→ **PASSAGE**:
##########

From: Keith Henson (hkhenson@rogers.com)
Date: Sun 20 Mar 2005 - 22:02:19 GMT
At 09:44 AM 20/03/05 -0500, Lawrence de Bivort wrote:
>Greetings, all,
>I am coming into this and hope I haven't missed too many of the key points.
>As I understand it, the discussion is whether poor social conditions,
>overpopulation, etc, are prerequisites for war.
>
>If this is the question, then I think the answer must be that they are not.
>We can cite several instances where war occurred without social distress
>preceding it:
>
>1. The European assault on the native populations of North America,
>including several sub-wars that were motivated by a simple desire to
>exterminate a people that were viewed as 'inferior' to the Europeans.
>
>2. The 1602 attack by the Savoyards on Geneva.
>
>3. The US attack on Viet Nam, and now Iraq.
>
>4. The Crusades against Arabs in the Near East, and the Crusade against the
>French Cathars of the 13th century.
>
>This is, of course, not to say that wars aren't produced by poor social
>conditions -- there are myriad examples of this -- but just to suggest that
>human beings go to war for other reasons as well, such as ideology.
The proximate cause of wars starting is almost always ideology, i.e.,
memes. The question is why memes--of the class that lead to people
starting wars--have cycles where this class of memes have a lot of
influence on large scale behavior and times when they don't?
This is an evolved behavior switch that it seems obvious we got from our
stone age ancestors. You can't exactly map the social behavior of hunter
gatherer tribes into any time in the post agricultural period.
Still, the kinds of things, a bleak looking future, particularly a sharp
downturn after an extended period of good times, that activated our
ancestors can be expected to activate the xenophobic meme mechanism that
prepares a tribe's warriors for killing neighbors.
For your examples:
1. I don't think the expansion of the Europeans in the Americas can be
considered a war in the sense in which traits leading to war evolved, that
of one hunter gatherer tribe attacking another of equal
technology. Neither can the expansion of farming peoples pushing hunter
gatherer peoples out of their lands which happened in all centers of
agriculture.

##########

→ **RECORDS SHOWN**:
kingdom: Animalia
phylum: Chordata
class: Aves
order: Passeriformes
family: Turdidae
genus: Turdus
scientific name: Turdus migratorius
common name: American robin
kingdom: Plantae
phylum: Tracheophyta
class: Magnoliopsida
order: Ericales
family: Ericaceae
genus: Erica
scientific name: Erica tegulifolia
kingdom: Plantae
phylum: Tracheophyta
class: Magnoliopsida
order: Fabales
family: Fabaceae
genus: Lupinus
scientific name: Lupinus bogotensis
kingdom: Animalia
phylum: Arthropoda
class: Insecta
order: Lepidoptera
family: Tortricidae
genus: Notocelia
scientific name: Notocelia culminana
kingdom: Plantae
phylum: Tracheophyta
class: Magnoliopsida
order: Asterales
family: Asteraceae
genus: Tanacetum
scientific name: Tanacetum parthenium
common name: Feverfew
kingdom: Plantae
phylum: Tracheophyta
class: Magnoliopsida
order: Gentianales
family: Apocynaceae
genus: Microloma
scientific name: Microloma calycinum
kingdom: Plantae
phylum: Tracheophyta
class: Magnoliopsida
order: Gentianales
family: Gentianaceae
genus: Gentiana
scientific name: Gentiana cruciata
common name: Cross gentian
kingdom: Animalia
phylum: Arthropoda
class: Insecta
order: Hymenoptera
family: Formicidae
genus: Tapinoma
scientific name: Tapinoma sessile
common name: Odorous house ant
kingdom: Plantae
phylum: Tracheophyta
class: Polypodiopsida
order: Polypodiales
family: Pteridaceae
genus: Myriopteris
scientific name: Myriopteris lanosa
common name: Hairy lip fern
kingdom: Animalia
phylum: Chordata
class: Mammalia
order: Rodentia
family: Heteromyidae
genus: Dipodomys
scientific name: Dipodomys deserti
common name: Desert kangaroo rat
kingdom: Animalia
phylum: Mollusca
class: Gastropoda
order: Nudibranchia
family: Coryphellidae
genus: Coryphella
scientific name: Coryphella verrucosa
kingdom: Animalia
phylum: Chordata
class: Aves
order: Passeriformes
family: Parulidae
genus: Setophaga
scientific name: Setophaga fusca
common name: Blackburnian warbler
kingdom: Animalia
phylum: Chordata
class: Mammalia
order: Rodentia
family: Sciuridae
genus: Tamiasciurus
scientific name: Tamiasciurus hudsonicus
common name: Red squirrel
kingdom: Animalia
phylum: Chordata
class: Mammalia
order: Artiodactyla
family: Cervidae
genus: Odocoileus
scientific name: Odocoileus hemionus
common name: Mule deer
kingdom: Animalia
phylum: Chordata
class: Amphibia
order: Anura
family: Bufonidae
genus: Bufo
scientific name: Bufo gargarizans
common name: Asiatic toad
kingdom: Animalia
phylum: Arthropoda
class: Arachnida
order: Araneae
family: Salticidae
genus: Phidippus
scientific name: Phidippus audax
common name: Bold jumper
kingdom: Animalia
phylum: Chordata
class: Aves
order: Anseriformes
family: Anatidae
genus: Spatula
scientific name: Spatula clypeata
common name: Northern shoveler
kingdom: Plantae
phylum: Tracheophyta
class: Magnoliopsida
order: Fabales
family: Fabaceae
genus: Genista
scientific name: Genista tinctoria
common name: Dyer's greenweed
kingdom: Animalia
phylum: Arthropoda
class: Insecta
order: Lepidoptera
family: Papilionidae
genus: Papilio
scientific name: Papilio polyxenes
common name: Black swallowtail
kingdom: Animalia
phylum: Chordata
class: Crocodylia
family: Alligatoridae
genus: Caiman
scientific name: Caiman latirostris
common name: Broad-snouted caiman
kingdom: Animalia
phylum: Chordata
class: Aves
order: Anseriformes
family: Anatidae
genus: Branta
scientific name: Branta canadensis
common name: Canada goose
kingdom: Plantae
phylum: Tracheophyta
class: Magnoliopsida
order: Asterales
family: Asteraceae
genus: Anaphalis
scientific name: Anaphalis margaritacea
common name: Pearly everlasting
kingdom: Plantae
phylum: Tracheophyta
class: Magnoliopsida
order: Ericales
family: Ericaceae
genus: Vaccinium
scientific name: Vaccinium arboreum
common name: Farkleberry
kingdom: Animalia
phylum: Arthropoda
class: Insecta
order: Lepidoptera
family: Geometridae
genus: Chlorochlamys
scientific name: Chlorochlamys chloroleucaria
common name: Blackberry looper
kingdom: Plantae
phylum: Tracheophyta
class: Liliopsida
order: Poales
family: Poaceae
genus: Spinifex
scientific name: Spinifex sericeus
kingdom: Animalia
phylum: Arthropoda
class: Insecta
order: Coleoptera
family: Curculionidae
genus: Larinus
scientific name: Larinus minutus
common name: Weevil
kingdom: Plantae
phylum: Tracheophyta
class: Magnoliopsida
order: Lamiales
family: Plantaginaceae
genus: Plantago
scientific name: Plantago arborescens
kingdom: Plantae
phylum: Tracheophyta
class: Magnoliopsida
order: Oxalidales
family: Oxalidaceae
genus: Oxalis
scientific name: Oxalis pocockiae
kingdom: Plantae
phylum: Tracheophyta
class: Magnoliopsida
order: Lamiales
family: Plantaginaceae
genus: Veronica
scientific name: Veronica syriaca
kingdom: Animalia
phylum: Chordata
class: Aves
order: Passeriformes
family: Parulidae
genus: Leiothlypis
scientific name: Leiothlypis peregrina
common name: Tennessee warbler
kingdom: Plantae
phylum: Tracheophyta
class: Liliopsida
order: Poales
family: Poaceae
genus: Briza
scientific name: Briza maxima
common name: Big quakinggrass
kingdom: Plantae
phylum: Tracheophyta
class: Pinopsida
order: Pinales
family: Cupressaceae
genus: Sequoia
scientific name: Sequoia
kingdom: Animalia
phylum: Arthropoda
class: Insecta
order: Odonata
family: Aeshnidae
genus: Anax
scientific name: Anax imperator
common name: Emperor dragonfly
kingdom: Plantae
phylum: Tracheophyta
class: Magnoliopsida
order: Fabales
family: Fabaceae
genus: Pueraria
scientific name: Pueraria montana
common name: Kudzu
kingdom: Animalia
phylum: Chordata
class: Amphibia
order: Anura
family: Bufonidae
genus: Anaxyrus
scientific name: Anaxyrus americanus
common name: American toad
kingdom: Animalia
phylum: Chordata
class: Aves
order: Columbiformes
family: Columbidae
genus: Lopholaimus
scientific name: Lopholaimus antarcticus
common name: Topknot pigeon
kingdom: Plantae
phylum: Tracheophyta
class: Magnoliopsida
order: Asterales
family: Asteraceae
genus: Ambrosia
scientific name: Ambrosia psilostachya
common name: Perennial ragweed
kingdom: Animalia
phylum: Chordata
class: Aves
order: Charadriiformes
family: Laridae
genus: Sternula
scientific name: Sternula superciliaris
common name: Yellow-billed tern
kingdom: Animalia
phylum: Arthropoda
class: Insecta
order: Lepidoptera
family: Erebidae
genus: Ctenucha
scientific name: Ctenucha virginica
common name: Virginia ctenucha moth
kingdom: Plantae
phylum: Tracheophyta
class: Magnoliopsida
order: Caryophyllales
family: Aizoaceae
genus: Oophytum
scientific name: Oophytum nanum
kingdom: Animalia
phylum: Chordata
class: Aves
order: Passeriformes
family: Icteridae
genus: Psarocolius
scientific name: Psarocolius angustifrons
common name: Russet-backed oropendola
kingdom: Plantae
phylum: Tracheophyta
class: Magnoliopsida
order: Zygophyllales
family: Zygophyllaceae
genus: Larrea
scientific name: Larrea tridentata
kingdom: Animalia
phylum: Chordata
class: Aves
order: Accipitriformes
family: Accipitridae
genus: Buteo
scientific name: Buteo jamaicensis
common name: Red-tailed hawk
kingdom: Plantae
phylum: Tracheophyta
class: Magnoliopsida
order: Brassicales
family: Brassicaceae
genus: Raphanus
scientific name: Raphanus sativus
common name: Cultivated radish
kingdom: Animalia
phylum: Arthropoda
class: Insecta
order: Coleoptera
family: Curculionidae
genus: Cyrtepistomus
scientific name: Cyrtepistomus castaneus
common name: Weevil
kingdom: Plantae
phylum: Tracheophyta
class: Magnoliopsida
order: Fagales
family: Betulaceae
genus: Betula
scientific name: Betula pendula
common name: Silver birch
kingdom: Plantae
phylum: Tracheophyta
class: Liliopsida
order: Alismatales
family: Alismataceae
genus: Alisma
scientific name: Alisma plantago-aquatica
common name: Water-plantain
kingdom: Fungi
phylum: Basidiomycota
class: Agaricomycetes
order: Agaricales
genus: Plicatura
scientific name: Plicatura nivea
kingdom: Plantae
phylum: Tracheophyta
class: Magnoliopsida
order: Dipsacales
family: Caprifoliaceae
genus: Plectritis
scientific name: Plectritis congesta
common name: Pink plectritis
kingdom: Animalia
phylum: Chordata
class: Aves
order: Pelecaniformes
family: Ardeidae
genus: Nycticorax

##########

→ **TASK SET**:
A – Return the passage of the message on the causes of war from "The proximate cause" up to and including "post agricultural period.".
B – In the message on the causes of war, what does the reply name as almost always the proximate cause of wars starting?

→ **ANSWER LIST**:
A –
The proximate cause of wars starting is almost always ideology, i.e.,
memes. The question is why memes--of the class that lead to people
starting wars--have cycles where this class of memes have a lot of
influence on large scale behavior and times when they don't?
This is an evolved behavior switch that it seems obvious we got from our
stone age ancestors. You can't exactly map the social behavior of hunter
gatherer tribes into any time in the post agricultural period.

B – Ideology, that is, memes.